→ INSTRUCTION
Rewrite the listing from its first line through the line containing "its affiliates.", changing "reservation" to "booking" and leaving everything else unchanged.

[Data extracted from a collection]

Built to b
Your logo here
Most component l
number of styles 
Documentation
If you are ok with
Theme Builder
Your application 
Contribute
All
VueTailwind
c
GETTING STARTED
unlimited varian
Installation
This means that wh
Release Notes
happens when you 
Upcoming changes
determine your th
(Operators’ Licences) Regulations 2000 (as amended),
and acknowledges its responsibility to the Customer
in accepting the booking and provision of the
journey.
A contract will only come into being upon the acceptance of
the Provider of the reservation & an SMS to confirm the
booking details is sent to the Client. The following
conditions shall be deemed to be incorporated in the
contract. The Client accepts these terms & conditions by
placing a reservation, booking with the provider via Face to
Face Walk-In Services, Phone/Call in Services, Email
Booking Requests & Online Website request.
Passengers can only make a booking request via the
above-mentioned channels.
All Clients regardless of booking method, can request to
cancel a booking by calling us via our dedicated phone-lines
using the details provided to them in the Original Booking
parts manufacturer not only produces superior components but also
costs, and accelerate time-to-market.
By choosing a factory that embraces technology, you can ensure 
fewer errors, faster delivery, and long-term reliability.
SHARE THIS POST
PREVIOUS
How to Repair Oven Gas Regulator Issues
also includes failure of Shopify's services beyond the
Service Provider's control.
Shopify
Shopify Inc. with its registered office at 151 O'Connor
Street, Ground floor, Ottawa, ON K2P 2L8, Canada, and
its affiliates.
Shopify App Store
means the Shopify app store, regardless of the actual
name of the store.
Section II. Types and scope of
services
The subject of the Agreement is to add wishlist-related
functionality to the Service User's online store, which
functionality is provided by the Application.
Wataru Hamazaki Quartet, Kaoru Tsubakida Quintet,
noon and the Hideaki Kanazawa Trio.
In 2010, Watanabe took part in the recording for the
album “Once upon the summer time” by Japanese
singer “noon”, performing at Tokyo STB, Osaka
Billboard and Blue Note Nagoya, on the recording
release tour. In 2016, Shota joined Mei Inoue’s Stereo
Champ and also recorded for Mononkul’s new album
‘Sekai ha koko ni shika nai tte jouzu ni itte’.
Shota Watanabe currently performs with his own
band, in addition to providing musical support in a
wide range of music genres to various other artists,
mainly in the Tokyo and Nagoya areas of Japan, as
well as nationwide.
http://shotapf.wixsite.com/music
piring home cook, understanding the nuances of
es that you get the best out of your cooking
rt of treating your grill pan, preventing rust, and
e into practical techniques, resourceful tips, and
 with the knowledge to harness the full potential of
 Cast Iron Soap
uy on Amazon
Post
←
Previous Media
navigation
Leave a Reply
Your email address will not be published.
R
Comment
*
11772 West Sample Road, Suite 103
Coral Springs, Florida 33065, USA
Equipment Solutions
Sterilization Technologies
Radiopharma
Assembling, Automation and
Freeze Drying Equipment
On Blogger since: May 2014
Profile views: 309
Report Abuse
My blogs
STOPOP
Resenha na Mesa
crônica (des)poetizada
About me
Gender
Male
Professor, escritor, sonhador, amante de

→ EXPECTED OUTPUT
Built to b
Your logo here
Most component l
number of styles 
Documentation
If you are ok with
Theme Builder
Your application 
Contribute
All
VueTailwind
c
GETTING STARTED
unlimited varian
Installation
This means that wh
Release Notes
happens when you 
Upcoming changes
determine your th
(Operators’ Licences) Regulations 2000 (as amended),
and acknowledges its responsibility to the Customer
in accepting the booking and provision of the
journey.
A contract will only come into being upon the acceptance of
the Provider of the booking & an SMS to confirm the
booking details is sent to the Client. The following
conditions shall be deemed to be incorporated in the
contract. The Client accepts these terms & conditions by
placing a booking, booking with the provider via Face to
Face Walk-In Services, Phone/Call in Services, Email
Booking Requests & Online Website request.
Passengers can only make a booking request via the
above-mentioned channels.
All Clients regardless of booking method, can request to
cancel a booking by calling us via our dedicated phone-lines
using the details provided to them in the Original Booking
parts manufacturer not only produces superior components but also
costs, and accelerate time-to-market.
By choosing a factory that embraces technology, you can ensure 
fewer errors, faster delivery, and long-term reliability.
SHARE THIS POST
PREVIOUS
How to Repair Oven Gas Regulator Issues
also includes failure of Shopify's services beyond the
Service Provider's control.
Shopify
Shopify Inc. with its registered office at 151 O'Connor
Street, Ground floor, Ottawa, ON K2P 2L8, Canada, and
its affiliates.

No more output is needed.